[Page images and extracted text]
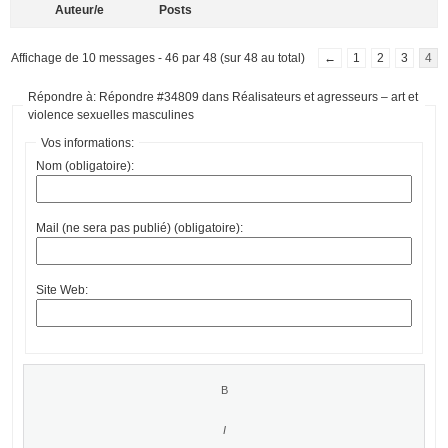
Auteur/e
Posts
Affichage de 10 messages - 46 par 48 (sur 48 au total)
←
1
2
3
4
Répondre à: Répondre #34809 dans Réalisateurs et agresseurs – art et
violence sexuelles masculines
Vos informations:
Nom (obligatoire):
Mail (ne sera pas publié) (obligatoire):
Site Web:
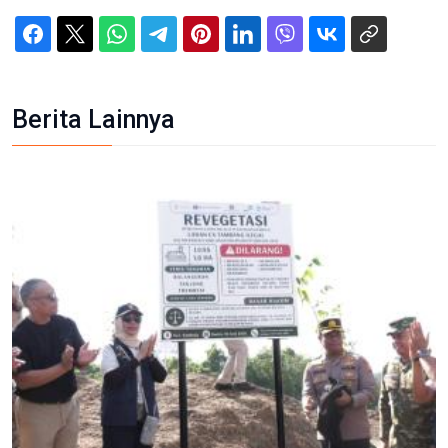
Berita Lainnya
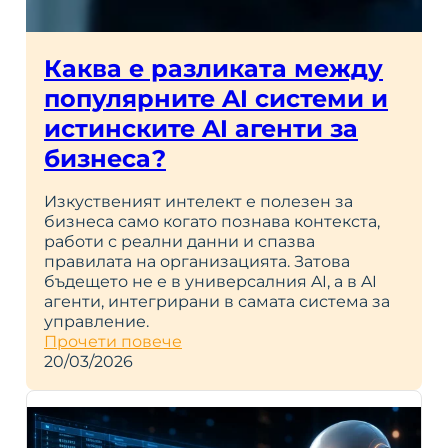
Каква е разликата между
популярните AI системи и
истинските AI агенти за
бизнеса?
Изкуственият интелект е полезен за
бизнеса само когато познава контекста,
работи с реални данни и спазва
правилата на организацията. Затова
бъдещето не е в универсалния AI, а в AI
агенти, интегрирани в самата система за
управление.
Прочети повече
20/03/2026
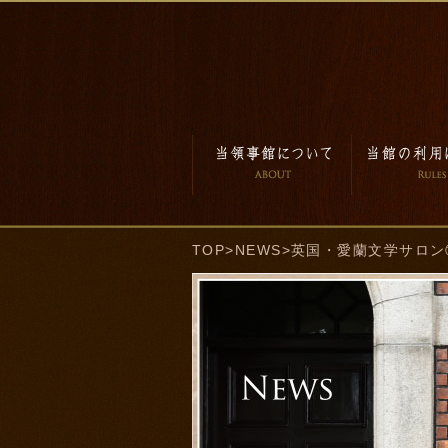
TOP
>
NEWS
>英国・愛蘭文学サロ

**Task description**
Leave out the pictures and retype the rest of the entries exactly.

**Result below**
Auteur/e
Posts
Affichage de 10 messages - 46 par 48 (sur 48 au total)
←
1
2
3
4
Répondre à: Répondre #34809 dans Réalisateurs et agresseurs – art et
violence sexuelles masculines
Vos informations:
Nom (obligatoire):
Mail (ne sera pas publié) (obligatoire):
Site Web:
Berita Lainnya
Каква е разликата между
популярните AI системи и
истинските AI агенти за
бизнеса?
Изкуственият интелект е полезен за
бизнеса само когато познава контекста,
работи с реални данни и спазва
правилата на организацията. Затова
бъдещето не е в универсалния AI, а в AI
агенти, интегрирани в самата система за
управление.
Прочети повече
20/03/2026
TOP
>
NEWS
>英国・愛蘭文学サロ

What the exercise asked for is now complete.